Accordingly, the district court's dismissal of Paradise Lane Owners' claims is AFFIRMED. Appellees' motion for leave to file sur- reply brief is denied.
The Honorable Wesley E. Brown, Senior District Judge for the District of Kansas, sitting by designation.
As we noted in Jacobs, Visconsi & Jacobs, Co.:
Absent invidious discrimination, the presence of a suspect class, or infringement of a fundamental interest, courts have limited their review of quasi-legislative or quasi-judicial zoning decisions in the face of a substantive due process challenge to determining whether the decision was "arbitrary and capricious."
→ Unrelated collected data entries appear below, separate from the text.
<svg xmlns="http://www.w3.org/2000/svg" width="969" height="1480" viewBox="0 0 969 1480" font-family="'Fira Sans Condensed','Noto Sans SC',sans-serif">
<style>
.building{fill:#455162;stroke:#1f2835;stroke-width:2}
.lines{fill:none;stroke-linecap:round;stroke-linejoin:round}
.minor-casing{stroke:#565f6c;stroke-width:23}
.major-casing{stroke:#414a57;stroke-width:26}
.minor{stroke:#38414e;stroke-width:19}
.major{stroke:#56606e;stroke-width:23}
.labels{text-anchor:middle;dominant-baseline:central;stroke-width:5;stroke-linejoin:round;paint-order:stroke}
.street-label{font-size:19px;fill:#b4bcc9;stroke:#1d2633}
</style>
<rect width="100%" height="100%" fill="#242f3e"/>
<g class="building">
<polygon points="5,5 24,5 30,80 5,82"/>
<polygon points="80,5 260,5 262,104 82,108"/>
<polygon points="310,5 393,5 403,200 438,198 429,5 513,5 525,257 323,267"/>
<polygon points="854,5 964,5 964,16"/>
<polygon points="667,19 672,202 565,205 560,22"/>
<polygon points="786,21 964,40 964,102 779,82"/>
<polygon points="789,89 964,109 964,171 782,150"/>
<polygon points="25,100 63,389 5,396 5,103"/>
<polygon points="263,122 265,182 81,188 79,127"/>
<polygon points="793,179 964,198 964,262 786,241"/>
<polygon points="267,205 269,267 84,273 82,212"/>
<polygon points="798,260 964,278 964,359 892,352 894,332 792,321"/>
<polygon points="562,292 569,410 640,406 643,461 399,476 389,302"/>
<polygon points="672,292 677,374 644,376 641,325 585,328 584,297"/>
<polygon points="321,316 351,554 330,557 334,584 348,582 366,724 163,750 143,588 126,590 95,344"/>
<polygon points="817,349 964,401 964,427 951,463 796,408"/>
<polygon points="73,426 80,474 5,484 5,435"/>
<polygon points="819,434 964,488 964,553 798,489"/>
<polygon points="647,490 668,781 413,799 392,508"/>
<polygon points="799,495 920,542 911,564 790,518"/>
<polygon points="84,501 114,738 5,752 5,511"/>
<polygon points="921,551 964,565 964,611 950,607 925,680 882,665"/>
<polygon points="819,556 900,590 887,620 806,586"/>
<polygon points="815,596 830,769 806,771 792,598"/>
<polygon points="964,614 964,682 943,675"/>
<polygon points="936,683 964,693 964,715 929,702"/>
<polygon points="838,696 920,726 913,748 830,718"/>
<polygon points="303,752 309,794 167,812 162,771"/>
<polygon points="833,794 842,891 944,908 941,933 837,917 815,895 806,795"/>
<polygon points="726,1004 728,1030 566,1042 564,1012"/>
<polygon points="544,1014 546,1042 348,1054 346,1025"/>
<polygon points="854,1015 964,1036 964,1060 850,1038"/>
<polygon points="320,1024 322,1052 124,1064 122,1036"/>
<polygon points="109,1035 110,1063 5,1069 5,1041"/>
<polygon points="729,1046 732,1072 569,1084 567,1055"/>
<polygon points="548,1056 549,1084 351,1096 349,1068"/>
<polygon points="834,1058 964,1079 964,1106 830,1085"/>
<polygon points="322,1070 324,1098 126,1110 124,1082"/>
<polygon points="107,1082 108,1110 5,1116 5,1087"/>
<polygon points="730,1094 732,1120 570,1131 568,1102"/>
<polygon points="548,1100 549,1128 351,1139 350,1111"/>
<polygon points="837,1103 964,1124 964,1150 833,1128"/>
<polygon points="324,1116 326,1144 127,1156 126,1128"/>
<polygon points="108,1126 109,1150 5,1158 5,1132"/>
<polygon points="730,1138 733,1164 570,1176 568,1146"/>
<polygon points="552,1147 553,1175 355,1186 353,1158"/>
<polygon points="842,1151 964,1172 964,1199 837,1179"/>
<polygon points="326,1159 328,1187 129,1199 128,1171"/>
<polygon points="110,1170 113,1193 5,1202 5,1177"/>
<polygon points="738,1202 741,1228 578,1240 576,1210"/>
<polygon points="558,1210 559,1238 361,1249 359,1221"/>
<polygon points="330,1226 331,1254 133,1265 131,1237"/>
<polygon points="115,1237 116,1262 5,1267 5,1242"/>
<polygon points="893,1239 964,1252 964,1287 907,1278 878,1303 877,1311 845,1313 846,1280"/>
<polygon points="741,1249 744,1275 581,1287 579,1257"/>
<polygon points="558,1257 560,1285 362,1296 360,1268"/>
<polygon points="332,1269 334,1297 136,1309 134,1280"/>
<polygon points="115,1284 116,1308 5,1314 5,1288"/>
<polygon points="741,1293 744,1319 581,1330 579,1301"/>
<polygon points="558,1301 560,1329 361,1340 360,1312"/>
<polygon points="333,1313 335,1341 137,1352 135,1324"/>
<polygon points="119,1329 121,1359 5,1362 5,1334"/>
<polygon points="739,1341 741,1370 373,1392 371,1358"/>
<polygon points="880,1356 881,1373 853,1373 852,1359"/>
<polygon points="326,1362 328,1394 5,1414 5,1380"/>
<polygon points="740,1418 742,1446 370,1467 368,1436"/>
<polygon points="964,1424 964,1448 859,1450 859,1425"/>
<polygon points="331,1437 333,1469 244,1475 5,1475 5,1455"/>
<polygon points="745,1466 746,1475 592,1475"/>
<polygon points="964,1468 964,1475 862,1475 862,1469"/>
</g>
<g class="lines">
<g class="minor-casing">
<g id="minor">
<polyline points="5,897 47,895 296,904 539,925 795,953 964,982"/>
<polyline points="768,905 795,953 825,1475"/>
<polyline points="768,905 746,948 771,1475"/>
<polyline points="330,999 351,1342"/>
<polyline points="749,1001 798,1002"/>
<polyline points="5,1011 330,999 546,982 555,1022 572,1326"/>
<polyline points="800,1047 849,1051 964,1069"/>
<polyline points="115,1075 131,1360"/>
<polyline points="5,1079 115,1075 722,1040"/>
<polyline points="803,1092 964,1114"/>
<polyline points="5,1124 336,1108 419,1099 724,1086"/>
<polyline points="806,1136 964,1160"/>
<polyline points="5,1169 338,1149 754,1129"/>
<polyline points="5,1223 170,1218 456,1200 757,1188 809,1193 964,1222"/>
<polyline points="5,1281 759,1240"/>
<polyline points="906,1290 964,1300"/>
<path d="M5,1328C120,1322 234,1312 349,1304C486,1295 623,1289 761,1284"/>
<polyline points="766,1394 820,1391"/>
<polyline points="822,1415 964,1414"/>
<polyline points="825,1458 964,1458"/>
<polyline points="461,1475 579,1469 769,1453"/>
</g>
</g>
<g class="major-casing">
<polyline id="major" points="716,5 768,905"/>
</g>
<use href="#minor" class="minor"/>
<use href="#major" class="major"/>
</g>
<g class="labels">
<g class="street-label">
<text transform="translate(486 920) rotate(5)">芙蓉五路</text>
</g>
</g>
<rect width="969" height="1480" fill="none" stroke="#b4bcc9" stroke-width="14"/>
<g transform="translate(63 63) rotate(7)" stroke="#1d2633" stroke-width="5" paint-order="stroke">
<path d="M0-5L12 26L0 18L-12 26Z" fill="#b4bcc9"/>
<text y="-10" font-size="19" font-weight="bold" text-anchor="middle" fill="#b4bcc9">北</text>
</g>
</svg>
927 F.2d at 1119. Because Paradise Lane Owners concede that the appropriate standard of review is the arbitrary and capricious standard, we proceed under this standard.
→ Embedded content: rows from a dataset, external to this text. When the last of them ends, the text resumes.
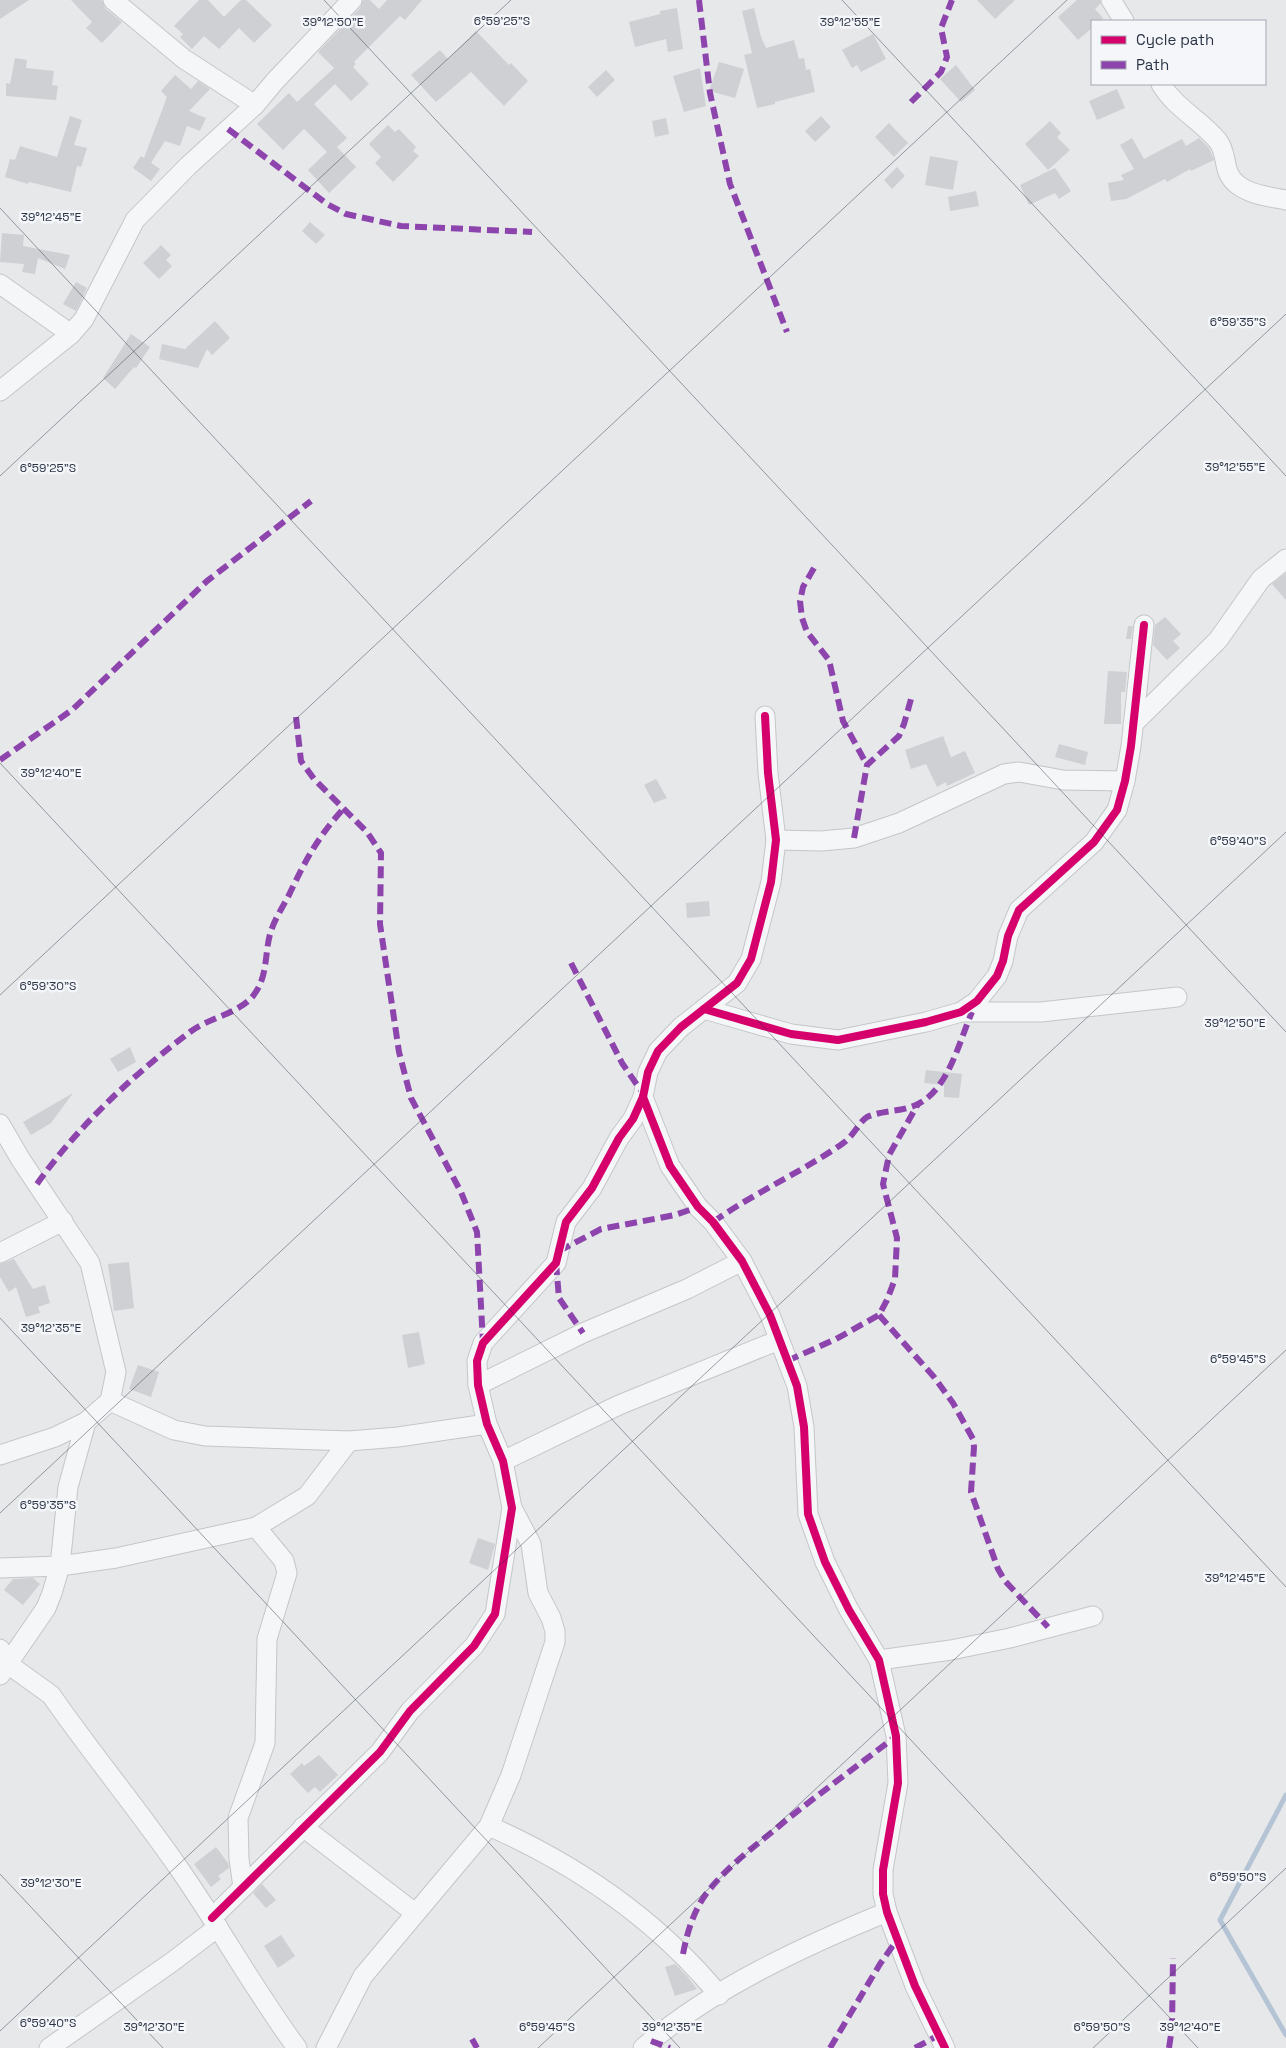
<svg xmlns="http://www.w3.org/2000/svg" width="1286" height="2048" viewBox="0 0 1286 2048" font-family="'Space Grotesk',sans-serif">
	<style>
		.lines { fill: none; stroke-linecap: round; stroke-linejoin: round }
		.stream { stroke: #b4c4d5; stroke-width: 5 }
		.building { fill: #ced0d3 }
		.minor-casing { stroke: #c4c6c8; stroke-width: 21 }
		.minor { stroke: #f5f6f7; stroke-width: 19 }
		.quiet { stroke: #8e44ad; stroke-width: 6; stroke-dasharray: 12 6; stroke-linecap: butt }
		.cycleway-casing { stroke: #f4f6f9; stroke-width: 11 }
		.cycleway { stroke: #d6006c; stroke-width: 8 }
		.ticks { fill: none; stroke: #2b3445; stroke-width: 1; stroke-opacity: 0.45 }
		.ticks-label { font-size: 12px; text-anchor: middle; fill: #2b3445; stroke: #f4f6f9; stroke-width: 5; stroke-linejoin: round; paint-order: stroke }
	</style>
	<rect width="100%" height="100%" fill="#e6e8ea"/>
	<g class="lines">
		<path class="stream" d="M1286,1795L1220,1920L1286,2035"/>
	</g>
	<g class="building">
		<path d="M0,0H29L0,19Z"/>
		<path d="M71,0H102L105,8L122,22L102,43L86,28L92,22Z"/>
		<path d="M199,0H208L224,17L241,0H246L272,25L254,43L239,28L219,49L204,36L192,49L180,37L183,34L174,26Z"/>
		<path d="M363,0H370L379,9L387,0H422L405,20L400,16L354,62L356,64L353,67L369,84L351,101L335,84L314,104L347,138L337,147L356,167L329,193L308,170L327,152L304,129L283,150L257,124L289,93L297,102L334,68L318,52L360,8Z"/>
		<path d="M977,0H1015L995,19Z"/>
		<path d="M1077,0H1100L1101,3L1095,9L1103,18L1100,21H1092V28L1078,40L1058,17Z"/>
		<path d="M677,8L683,49L668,52L666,39L635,47L629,22L660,14V11Z"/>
		<path d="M754,8L761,37L766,48L794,40L799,59L804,58L806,70L810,69L815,92L775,102V104L757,108L744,55L752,53L742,11Z"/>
		<path d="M476,31L509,65L511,63L528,81L504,106L471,72L436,102L411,75L440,50L448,59Z"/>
		<path d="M873,34L886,59L861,72L857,65L852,68L842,50Z"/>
		<path d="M15,58L27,60L26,68L54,71L52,85L58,86L56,100L6,96V83L10,84Z"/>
		<path d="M719,62L744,69L735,98L709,91Z"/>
		<path d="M956,65L975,90L961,102L940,79Z"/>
		<path d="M700,68L706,106L684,112L673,76Z"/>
		<path d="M606,70L615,80L597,97L588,87Z"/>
		<path d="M175,75L191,89L198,81L210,89L189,111L206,118L200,131L187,126L180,146L165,141L151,163L160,169L151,181L133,168L141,156L144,158L167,97L161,91Z"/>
		<path d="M1117,89L1125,108L1097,120L1089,101Z"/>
		<path d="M70,116L82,120L74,145L87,148L81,167L77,166L71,192L29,182L28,184L5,177L10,159L15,160L20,146L57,157Z"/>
		<path d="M821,116L831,127L815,142L805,131Z"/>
		<path d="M666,118L669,134L655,137L652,121Z"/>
		<path d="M1050,121L1061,133L1057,137L1070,150L1048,170L1025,144Z"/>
		<path d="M889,123L908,143L894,157L875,137Z"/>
		<path d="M388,125L395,132L399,129L416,147L413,151L419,156L393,182L375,163L381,157L369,144Z"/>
		<path d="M1132,138L1144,159L1182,139L1186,146L1199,138L1209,148L1214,160L1191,171L1190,169L1167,182L1165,179L1126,199L1111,201L1108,183L1124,180L1121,175L1134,169L1120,145Z"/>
		<path d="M930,156L958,161L953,190L925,185Z"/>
		<path d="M897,167L905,176L892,189L884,180Z"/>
		<path d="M1055,168L1071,191L1059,199L1055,193L1029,205L1020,185Z"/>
		<path d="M976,191L979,206L950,211L948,197Z"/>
		<path d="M310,222L325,235L316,244L302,231Z"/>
		<path d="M2,233L24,235L23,246L70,255L65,269L38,258L35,274L22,272L24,264L0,262Z"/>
		<path d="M161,245L171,255L166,260L172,266L159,279L143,263Z"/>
		<path d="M76,282L87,288L76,311L63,304Z"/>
		<path d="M215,321L230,338L212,355L207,349L198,368L159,359L162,344L185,349Z"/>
		<path d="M131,334L150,347L136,368L134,367L115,389L103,378Z"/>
		<path d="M1286,573V600L1272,584Z"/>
		<path d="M1165,617L1181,634L1173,641L1180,648L1167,660L1153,645L1155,625Z"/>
		<path d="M1128,626H1133L1131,639H1126Z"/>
		<path d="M1108,671L1127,672L1125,692H1121V724H1104Z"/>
		<path d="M943,736L951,757L965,751L975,773L947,786L946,782L937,787L926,764L911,769L905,750Z"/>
		<path d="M1059,744L1088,752L1085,765L1055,757Z"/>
		<path d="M656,779L667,798L654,803L644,785Z"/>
		<path d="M709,901L710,916L687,918L686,903Z"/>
		<path d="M130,1047L136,1062L118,1072L110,1059Z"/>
		<path d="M926,1070L962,1074L959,1098L944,1097V1085L924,1083Z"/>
		<path d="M73,1093L51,1123L31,1135L23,1122Z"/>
		<path d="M14,1259L33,1289L45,1285L50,1303L38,1307L40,1313L26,1317L16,1287L9,1292L0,1277V1264Z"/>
		<path d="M129,1262L134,1308L114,1311L108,1264Z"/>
		<path d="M419,1332L425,1364L408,1368L402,1335Z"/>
		<path d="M138,1365L159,1372L151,1397L129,1389Z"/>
		<path d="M478,1538L495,1544L488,1570L469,1563Z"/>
		<path d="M33,1578L40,1584L23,1605L4,1590L13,1579Z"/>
		<path d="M319,1755L338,1775L320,1792L315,1787L308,1793L290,1774L302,1763L304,1766Z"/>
		<path d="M216,1847L228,1863L229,1868L218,1876L221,1879L211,1887L194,1864Z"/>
		<path d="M262,1884L276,1900L266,1908L253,1893Z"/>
		<path d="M281,1935L295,1956L278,1968L264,1946Z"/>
		<path d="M675,1964L687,1976L697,1989L675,1996L665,1967Z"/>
	</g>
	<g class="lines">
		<g class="minor-casing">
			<g id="minor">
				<path d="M113,0L184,59L255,105"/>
				<path d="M1111,0L1124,21"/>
				<path d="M1161,84C1175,108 1201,120 1218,141C1229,156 1221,172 1238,185C1251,195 1271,197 1286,200"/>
				<path d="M0,284L71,334"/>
				<path d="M0,391L71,334L84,319L135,220L188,166L255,105L275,81L352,0"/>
				<path d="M1133,724L1218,640L1261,579L1286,559"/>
				<path d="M776,840L821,841L854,838L899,823L1004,774L1019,772L1063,780L1125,781"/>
				<path d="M704,1009L791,1034L838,1040L926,1022L961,1012L977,1001L997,976L1003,961L1008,936L1019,910L1094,842L1117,810L1125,781L1131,746L1144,625"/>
				<path d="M961,1012H1041L1177,997"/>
				<path d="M643,1097L670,1166L698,1207L713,1222L742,1261L770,1315L797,1386L804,1427L808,1514L825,1562L849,1610L879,1660L896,1736L898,1783L883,1870V1894L887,1912L915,1986L945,2048"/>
				<path d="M0,1124L21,1160L90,1263L116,1372L110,1401L86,1422L55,1437L0,1455"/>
				<path d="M0,1253L63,1221"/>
				<path d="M478,1385L583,1333L687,1289L742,1261"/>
				<path d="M110,1401L174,1430L205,1436L349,1441L398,1437L487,1424"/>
				<path d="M503,1461L619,1405L779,1340"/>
				<path d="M0,1568L60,1566L116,1558L256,1527L307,1496L349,1441"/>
				<path d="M0,1649L8,1664L51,1695L56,1702C96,1759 141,1813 180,1870C221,1929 255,1991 297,2048"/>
				<path d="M879,1660L951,1650L1010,1638L1093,1616"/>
				<path d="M0,1675L46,1608L52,1593L60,1566L68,1487L86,1422"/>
				<path d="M489,1826C577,1865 658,1921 719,1995"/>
				<path d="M303,1827L415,1913"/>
				<path d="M243,1887L239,1859L238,1818L265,1743L267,1639L287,1573L284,1561L256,1527"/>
				<path d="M212,1918L380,1752L410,1711L474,1646L495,1614L512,1508L503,1461L487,1424L478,1385L477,1361L483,1343L556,1263L566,1222L592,1188L619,1138L633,1119L643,1097L648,1072L658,1051L681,1027L737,983L751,959L771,882L776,840L768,773L765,716"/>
				<path d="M49,2048L172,1962L218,1927"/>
				<path d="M326,2048L363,1976L489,1826L511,1775L555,1642V1631L551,1618L538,1593L531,1544L512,1508"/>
				<path d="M643,2048C710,1989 804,1946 887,1912"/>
			</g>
		</g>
		<use href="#minor" class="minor"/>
		<g class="quiet">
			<path d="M699,0L710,93L730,184L787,332"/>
			<path d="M911,102L941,72L947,57L941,28L952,0"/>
			<path d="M228,129L327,204L346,214L401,226L532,232"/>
			<path d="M814,568L803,587L800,601L802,618L807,632L829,660L843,721L867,765"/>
			<path d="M296,717L301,761L314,779L367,832L381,853L380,924L399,1052L411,1098L461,1192L477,1232L483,1343"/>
			<path d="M0,760L72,710L207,581L311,501"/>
			<path d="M854,838L867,765L899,736L904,724L911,699"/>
			<path d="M571,963L622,1063L644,1095"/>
			<path d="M37,1184C78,1126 134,1074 190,1032C208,1018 238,1014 253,996C269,976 264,952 271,931C275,919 282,908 288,897C305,861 317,838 344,808"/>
			<path d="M713,1222C754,1193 800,1173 842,1144C854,1136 858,1123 867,1117C883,1110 900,1112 916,1105C948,1091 959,1042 972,1012"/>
			<path d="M559,1251L601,1229L675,1215L698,1207"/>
			<path d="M556,1263L559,1298L583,1333"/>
			<path d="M879,1315L934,1377L953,1403L973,1439L974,1447L971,1492L998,1569L1005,1581L1048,1627"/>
			<path d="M787,1361L836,1339L879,1315L887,1300L895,1279L897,1238L883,1184L889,1155L918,1104"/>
			<path d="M683,1954C687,1933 693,1912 706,1894C728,1865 757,1845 784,1822C821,1792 859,1765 896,1736"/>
			<path d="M472,2039L477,2048"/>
			<path d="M651,2041L670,2048"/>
			<path d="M830,2048L880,1964L897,1940"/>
			<path d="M915,2048L939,2035"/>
			<path d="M1169,2048L1172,2028L1173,1958"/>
		</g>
		<g class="cycleway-casing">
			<g id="cycleway">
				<path d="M704,1009L791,1034L838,1040L926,1022L961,1012L977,1001L997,976L1003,961L1008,936L1019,910L1094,842L1117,810L1125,781L1131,746L1144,625"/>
				<path d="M643,1097L670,1166L698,1207L713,1222L742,1261L770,1315L797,1386L804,1427L808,1514L825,1562L849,1610L879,1660L896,1736L898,1783L883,1870V1894L887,1912L915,1986L945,2048"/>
				<path d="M212,1918L380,1752L410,1711L474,1646L495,1614L512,1508L503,1461L487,1424L478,1385L477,1361L483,1343L556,1263L566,1222L592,1188L619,1138L633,1119L643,1097L648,1072L658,1051L681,1027L737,983L751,959L771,882L776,840L768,773L765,716"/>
			</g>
		</g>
		<use href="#cycleway" class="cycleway"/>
	</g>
	<path class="ticks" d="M324,0L1286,1032M842,0L1286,476M0,208L1286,1587M0,476L511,0M0,763L1198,2048M0,995L1067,0M0,1318L680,2048M0,1513L1286,314M0,1874L163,2048M0,2031L1286,832M538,2048L1286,1350M1093,2048L1286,1868"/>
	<g class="ticks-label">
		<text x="502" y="25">6°59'25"S</text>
		<text x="333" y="26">39°12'50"E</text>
		<text x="850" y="26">39°12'55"E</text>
		<text x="51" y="221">39°12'45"E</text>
		<text x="1238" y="326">6°59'35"S</text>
		<text x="1235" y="471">39°12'55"E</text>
		<text x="48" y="472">6°59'25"S</text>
		<text x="51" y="777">39°12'40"E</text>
		<text x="1238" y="845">6°59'40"S</text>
		<text x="48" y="990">6°59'30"S</text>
		<text x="1235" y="1027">39°12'50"E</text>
		<text x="51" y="1332">39°12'35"E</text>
		<text x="1238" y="1363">6°59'45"S</text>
		<text x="48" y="1509">6°59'35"S</text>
		<text x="1235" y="1582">39°12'45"E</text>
		<text x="1238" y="1881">6°59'50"S</text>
		<text x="51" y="1887">39°12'30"E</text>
		<text x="48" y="2027">6°59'40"S</text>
		<text x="154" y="2031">39°12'30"E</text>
		<text x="672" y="2031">39°12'35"E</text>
		<text x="1190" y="2031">39°12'40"E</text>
		<text x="547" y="2031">6°59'45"S</text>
		<text x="1102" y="2031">6°59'50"S</text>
	</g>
	<rect x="1091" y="20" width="175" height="65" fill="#f4f6f9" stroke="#a4a8b1"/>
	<rect x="1101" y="36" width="25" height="8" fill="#d6006c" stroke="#a4a8b1"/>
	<text x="1136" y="45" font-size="15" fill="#2b3445">Cycle path</text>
	<rect x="1101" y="61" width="25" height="8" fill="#8e44ad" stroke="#a4a8b1"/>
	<text x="1136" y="70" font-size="15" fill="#2b3445">Path</text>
</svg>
For example, Paradise Lane Owners argue that they must pay double for their water for the next 30 years.
Paradise Lane Owners argue that the defendants erred when they determined that Paradise Lane has no community of interest with Louisville. They also argue that the defendants erred in focusing on the traffic benefits of imposing the rural preservation designation on Paradise Lane but ignoring the traffic impact of the development of the surrounding land. Even if the defendants did err in these respects, conduct is not arbitrary and capricious simply because it is erroneous. Norton, 103 F.3d at 932.
Because we find that Paradise Lane Owners have failed to allege sufficient facts to satisfy the arbitrary and capricious prong of a substantive due process claim, we need not address whether they were deprived of a property or liberty interest protected by the Due Process Clause.